La Chine a des options limitées pour stimuler la croissance en dehors de la voie traditionnelle de l'investissement dans les infrastructures ; de plus, la demande de l'exportation a baissé et celle des consommateurs au niveau national également, tout cela explique que la Chine est à présent perplexe devant la problématique environnementale.

Déjà avant le début de la crise Covid-19, les émissions de gaz à effet de serre étaient en augmentation : environ de 2% l’année dernière avec le ralentissement de l'économie et avec des gouvernements locaux qui devenaient moins stricts sur les normes de pollution aux entreprises. La capacité de production d'électricité au charbon avait également augmenté de 4% au cours de la même période, inversant la tendance depuis la forte amélioration de 2015.

La Chine est devenue rapidement un premiers émetteurs mondiaux d'obligations vertes, elle a créé plus de 600 fonds verts de capital-investissement ; elle a montré ainsi qu'elle dispose de montants importants de financement. Le défi est de trouver des projets écologiquement rationnels dans lesquels investir.

Étant donné que les institutions financières financent ces grands projets, elles devraient suivre des principes de prêts verts comme ceux décrits dans les principes d'investissement vert qui sont destinés aux investissements dans les pays situés le long de la « China’s Belt and Road", mais ils seraient tout aussi efficaces au niveau national.

De plus, des grands projets dans les provinces font partie des efforts du gouvernement central pour revitaliser les économies. Dans l’exécution de ces projets d’infrastructure, Pékin devrait appliquer strictement les lignes directrices qu'il a élaborées contre la pollution et faire pression pour le respect des pratiques de construction écologique afin d'encourager la durabilité. Les décisions prises aujourd'hui auront un impact significatif sur demain.

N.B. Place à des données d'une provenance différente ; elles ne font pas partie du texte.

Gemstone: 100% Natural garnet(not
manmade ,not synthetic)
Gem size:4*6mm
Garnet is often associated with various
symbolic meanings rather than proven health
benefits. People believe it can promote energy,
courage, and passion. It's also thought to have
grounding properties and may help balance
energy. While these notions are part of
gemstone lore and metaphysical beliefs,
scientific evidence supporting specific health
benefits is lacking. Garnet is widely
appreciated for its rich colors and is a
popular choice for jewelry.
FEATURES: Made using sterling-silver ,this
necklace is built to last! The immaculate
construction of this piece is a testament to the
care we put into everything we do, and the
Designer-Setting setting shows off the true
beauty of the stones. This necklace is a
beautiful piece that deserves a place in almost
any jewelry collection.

Il y a quelques lueurs d'espoir pour que la Chine continue de se concentrer sur la réduction des émissions et la protection de l'environnement. Un catalogue publié par la Banque populaire de Chine a déclaré que les usines fonctionnant à l’énergie propre au charbon ne seraient plus éligibles aux obligations vertes, alignant la Chine aux standards internationaux. En marge du récent Congrès national, le ministre chinois de l’écologie et de l’environnement s’est également engagé à ce que la Chine ne relâche pas sa protection écologique et environnementale.

Faire progresser la croissance économique tout en protégeant l'environnement n'est pas une mince affaire, ceci au sein d'une crise économique et sanitaire mondiale sans précédent. Mais si le pays hésite dans ses objectifs climatiques, les coûts à long terme pour la Chine et pour le reste du monde seraient écrasants. Alors que la Chine continue de construire son programme de relance économique, elle devrait tout mettre en œuvre pour qu'il soit vert.